What do you guys think of music today and the way they are used nowadays?
Shantanu: I think that things have changed since the ’90s and any change takes time to stabilise. For me, it is essential how a song is mounted and used.
Swanand: There is a demand today for a “hit” song. Except as a revenue model, we don’t understand such a concept. How can you make a “hit” song? Music is a subjective thing, but what is the filmmaker’s intention? A director must love music to excel in it, especially in our country.
Shantanu: Music should be taken seriously at all levels. That’s how the great songs of yesteryear were created. One must treat music as an intrinsic part of a film. The first step is the story that gives birth to the need for a song at specific points. Then you put in a cauldron of the script, mahoul and so on. Film music needs to be a serious subject at film institutes, with a syllabus and training course as serious and cerebrally-conceived as those for cinematography and film editing. In film music, samajhna zaroori hai – it’s not just about how much you know music itself.
Swanand: A great song, as I said, comes from a great brief. When it’s an album there is usually a brief on the theme too, or the brief can come from within you. We need a film for a film song. A song cannot be made just because I have a pen in my hand and Shantanu has a guitar. You cannot also make a song with labels like Sufi and Hip-Hop.

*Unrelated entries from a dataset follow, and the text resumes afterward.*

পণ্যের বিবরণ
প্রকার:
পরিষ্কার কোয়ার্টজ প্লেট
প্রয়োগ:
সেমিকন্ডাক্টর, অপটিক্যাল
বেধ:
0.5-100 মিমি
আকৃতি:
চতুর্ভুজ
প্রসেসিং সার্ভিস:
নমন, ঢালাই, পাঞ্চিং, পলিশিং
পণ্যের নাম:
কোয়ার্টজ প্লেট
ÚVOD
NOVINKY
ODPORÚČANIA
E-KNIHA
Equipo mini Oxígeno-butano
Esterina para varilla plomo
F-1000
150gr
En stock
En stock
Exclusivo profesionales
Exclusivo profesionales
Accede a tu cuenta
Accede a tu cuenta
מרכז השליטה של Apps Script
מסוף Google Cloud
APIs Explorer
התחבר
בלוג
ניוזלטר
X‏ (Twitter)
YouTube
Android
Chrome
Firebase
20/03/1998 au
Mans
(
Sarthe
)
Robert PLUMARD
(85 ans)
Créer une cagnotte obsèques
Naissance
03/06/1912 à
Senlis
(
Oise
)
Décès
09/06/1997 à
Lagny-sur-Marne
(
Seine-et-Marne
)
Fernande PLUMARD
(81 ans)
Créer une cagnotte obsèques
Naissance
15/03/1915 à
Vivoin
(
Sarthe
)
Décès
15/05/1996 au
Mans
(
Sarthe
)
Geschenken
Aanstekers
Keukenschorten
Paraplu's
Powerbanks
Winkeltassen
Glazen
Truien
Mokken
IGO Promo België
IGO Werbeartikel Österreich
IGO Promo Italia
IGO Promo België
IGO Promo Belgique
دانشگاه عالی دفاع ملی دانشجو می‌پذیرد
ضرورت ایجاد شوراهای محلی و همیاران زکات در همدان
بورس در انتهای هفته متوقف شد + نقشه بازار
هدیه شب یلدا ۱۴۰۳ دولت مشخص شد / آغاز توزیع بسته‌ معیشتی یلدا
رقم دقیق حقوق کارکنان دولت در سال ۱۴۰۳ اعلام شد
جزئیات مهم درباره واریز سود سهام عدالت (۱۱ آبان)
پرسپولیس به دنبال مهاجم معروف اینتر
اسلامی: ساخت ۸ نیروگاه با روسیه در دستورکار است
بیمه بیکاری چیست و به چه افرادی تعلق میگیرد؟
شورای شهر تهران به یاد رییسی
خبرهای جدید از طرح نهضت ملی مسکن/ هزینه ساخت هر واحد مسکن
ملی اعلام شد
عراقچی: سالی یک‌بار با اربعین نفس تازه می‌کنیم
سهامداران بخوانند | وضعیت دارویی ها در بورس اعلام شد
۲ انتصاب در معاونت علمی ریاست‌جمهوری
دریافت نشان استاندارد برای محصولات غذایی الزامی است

As a director, what do you have to say to this? And like your idol Hrishikesh Mukherjee, do you look at songs as a necessary evil in Hindi films?
Rajkumar (Smiles): In a way, I do! But I have grown up like every Indian on songs in films. Foreigners are still flabbergasted by the way we use our songs, but for us it is a very acceptable art form. I have always had five songs in each of my films, but I have used them in such a way that it looked as if I had more. Situations are the key. The Aal izz well (All is well) theory says, “Don’t get scared. Face up to the problems life gives you.” That’s the message in the film. I believe in songs that make a difference to a film, so much so that you cannot remove a single song without making the film look incomplete. Even Zooby dooby, on the face of it a romantic number with a retro feel, is taking the story forward.

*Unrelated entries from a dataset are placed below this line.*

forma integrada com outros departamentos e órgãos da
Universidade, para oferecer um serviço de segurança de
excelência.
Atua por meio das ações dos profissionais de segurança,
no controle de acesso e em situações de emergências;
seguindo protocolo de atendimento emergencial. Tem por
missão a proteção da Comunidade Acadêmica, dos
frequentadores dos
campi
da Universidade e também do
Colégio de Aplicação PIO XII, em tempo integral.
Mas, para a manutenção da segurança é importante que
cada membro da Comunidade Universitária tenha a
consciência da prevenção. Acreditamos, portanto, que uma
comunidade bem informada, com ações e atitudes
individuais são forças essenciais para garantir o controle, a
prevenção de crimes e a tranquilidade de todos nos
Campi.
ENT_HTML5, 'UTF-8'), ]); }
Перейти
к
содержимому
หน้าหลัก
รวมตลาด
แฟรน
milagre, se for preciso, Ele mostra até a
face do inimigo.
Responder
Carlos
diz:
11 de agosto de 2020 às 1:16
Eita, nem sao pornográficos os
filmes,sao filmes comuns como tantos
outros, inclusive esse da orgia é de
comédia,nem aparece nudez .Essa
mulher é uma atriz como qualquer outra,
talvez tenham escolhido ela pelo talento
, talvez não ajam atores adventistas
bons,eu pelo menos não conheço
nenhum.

Did you advise Shantanu and Swanand to read Five Point Someone, the book on which 3 Idiots is based?
Rajkumar: No, because as I started writing the script, I realised that the book was too anecdotal, whereas a film requires a plot and so I changed the story almost completely. But at the same time Shantanu and Swanand were with me all through. Shantanu’s a seasoned intrepid trekker and he even scouted locations for us – which music director would do that? They were always here in this room, Shantanu and Swanand, even when no song was being discussed, working with Vinodji, Abhijat and me.
Yes, I did keep in mind the kind of lyrics I wanted – there was no room here for ghazals, for example. The language was important as the characters were students. How would a student feel in the first flush of love? Instead of going the filmi way, which would have been out of place for our characters, we managed to have our cake and eat it too by spoofing Hindi cinema and keeping our sensibilities intact by using the line Jaise filmon mein hota hai, ho rahaa hai hu-ba-hu in the Zooby dooby song.

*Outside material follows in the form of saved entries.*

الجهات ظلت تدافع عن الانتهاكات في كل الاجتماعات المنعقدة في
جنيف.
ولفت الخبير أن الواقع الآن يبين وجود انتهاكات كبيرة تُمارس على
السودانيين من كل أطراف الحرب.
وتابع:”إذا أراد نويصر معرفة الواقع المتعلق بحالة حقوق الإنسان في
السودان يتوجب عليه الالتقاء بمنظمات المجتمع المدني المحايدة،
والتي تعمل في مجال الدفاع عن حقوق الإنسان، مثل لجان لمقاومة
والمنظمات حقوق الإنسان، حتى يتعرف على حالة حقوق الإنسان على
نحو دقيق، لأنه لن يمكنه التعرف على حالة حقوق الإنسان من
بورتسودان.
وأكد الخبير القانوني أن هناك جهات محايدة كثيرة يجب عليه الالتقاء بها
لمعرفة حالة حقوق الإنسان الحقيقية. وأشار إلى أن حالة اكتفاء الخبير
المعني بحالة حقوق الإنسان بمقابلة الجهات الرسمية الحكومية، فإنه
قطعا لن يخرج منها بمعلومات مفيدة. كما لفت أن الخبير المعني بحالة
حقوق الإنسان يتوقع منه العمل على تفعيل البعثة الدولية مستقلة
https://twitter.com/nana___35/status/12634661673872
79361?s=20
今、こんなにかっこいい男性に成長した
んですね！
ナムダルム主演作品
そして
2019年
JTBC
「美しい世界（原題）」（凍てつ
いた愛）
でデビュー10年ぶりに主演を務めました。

Sonu Niigaam and Shreya Ghoshal are your main singers. Have you followed the classic one-singer-for- an-actor formula?
Rajkumar: Not really.
Shantanu: But since you mentioned them, let me tell you that one quirk we three have that drives Sonuji and Shreyaji up the wall – we keep changing things in a song all the time, even recalling singers after recordings. For Pal pal in Parineeta we ended up calling them four times into the studios, and Sonu joked and asked if something was wrong because we had only recalled them once here after the first recording. But with Zooby dooby, the figure finally did reach four!!